*DATA*
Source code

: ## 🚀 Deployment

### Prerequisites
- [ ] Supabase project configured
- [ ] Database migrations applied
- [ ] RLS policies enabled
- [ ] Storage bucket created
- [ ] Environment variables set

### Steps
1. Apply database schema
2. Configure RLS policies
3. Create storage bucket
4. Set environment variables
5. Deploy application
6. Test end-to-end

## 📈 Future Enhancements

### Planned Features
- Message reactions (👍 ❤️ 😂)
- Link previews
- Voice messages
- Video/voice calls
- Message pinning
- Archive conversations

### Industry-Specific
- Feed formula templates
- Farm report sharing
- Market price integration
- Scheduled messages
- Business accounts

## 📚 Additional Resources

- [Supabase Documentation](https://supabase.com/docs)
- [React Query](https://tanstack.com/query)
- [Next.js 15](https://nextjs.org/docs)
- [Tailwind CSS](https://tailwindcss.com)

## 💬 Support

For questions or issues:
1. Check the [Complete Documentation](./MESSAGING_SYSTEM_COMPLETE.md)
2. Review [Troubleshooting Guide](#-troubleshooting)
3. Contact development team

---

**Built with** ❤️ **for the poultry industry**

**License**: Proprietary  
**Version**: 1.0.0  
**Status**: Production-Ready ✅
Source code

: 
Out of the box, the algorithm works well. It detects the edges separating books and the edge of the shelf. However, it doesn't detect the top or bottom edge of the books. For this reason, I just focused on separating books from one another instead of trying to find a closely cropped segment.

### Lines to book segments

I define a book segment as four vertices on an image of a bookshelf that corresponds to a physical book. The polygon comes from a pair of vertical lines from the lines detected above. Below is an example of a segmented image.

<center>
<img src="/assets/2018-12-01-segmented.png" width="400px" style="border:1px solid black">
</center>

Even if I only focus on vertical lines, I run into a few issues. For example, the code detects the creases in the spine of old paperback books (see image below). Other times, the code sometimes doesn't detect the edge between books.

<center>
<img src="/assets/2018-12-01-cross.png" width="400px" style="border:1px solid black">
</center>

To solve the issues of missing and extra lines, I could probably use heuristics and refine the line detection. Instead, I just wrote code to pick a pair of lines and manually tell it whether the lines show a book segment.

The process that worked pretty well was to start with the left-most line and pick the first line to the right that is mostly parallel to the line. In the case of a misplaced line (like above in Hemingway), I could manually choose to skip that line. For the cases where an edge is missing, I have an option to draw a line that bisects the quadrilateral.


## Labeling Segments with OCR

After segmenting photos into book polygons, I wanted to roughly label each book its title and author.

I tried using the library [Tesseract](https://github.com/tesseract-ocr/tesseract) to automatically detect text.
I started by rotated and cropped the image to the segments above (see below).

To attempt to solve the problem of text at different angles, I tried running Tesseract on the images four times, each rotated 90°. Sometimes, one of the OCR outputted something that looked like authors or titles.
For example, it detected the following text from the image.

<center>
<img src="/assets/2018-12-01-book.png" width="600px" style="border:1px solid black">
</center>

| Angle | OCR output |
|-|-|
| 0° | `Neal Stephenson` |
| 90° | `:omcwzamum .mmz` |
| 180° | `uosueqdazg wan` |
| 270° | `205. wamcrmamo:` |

*WHAT IS REQUIRED*
Return word for word the line with "For example, it" and every line after it through the end of the records above.

*RESULT OF THE TASK*
For example, it detected the following text from the image.

<center>
<img src="/assets/2018-12-01-book.png" width="600px" style="border:1px solid black">
</center>

| Angle | OCR output |
|-|-|
| 0° | `Neal Stephenson` |
| 90° | `:omcwzamum .mmz` |
| 180° | `uosueqdazg wan` |
| 270° | `205. wamcrmamo:` |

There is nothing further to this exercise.